Нилшоцэа сделал паузу, дожидаясь ответа. Высокий светловолосый заключенный сделал какое-то движение головой и снова бессильно повис на руках палачей. Он был крайне изнурен, и, как показалось Миоци, сломлен.
«Он может сейчас признаться даже в том, чего не совершал!»- тревожно подумал ли-шо-шутиик.
Игэа, или ли-Игэа, как уважительно называли врача, он знал с отроческих лет, когда они вместе жили в Белых горах в хижине Иэ, обучаясь у жрецов Всесветлого. Oн запомнился ему, как тихий, но упрямый мальчик, проводивший почти все время за книгами или за собранием трав. У него не было друзей, кроме Миоци — над ним смеялись из-за его странного фроуэрского акцента и увечья…

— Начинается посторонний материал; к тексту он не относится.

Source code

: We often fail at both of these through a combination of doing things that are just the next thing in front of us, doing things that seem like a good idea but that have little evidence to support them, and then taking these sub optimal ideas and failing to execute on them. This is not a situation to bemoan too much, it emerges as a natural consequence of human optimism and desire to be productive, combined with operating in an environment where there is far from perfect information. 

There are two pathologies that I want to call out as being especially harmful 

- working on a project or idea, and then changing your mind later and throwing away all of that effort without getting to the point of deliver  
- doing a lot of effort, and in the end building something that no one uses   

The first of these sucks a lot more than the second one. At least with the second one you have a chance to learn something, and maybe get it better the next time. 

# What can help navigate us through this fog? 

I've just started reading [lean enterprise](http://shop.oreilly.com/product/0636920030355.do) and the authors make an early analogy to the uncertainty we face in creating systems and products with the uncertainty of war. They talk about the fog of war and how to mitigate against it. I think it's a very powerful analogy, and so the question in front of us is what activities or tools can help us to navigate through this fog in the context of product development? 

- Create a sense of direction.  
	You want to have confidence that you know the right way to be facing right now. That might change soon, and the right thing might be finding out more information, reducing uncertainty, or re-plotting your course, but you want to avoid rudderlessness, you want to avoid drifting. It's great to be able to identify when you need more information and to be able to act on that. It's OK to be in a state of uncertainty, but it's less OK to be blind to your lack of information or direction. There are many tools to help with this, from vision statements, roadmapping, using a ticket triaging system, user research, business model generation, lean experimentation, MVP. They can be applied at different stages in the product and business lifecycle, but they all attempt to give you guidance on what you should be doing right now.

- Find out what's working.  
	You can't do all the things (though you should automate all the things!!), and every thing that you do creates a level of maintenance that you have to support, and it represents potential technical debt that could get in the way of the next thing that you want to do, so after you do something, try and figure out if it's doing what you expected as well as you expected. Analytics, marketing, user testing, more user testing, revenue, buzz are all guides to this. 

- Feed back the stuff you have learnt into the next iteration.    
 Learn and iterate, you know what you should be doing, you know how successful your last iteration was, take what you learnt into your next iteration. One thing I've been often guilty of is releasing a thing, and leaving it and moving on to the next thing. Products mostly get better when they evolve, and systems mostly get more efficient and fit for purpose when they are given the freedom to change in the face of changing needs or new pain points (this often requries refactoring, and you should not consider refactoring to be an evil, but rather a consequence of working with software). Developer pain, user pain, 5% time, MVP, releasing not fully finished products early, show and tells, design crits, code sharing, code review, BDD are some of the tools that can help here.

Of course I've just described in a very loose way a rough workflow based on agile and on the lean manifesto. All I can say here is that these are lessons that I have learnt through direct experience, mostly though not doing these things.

— Те, кто не празднует дни Уурта, должны быть казнены с их семьями — это закон Нэшиа. Он не был отменен. Ты не почитаешь Уурта, Игэа Игэ?
— Я учился у жрецов Шу-эна и Фериана, — едва различил Миоци голос Игэа.
— Так ты не почитаешь Уурта?
— Ли-шо-Нилшоцэа! Он не обязан произносить слова почитания. Он — белогорец, и посвящен Всесветлому и Фериану.
Нилшоцэа медленно окинул Миоци взглядом. Он не ожидал, что кто-то будет заинтересован в судьбе фроуэрца. Будучи сам аэольцем на службе у правителя Фроуэро, он знал, как народ Аэолы не любил фроуэрцев. Но Миоци был прав – жрец Уурта знал и это.
— Игэа Игэ, ты давно не празднуешь дни Уурта, раз ты не привык их праздновать?
— Мы… мы празднуем… дни Уурта, — еще тише прозвучало в ответ.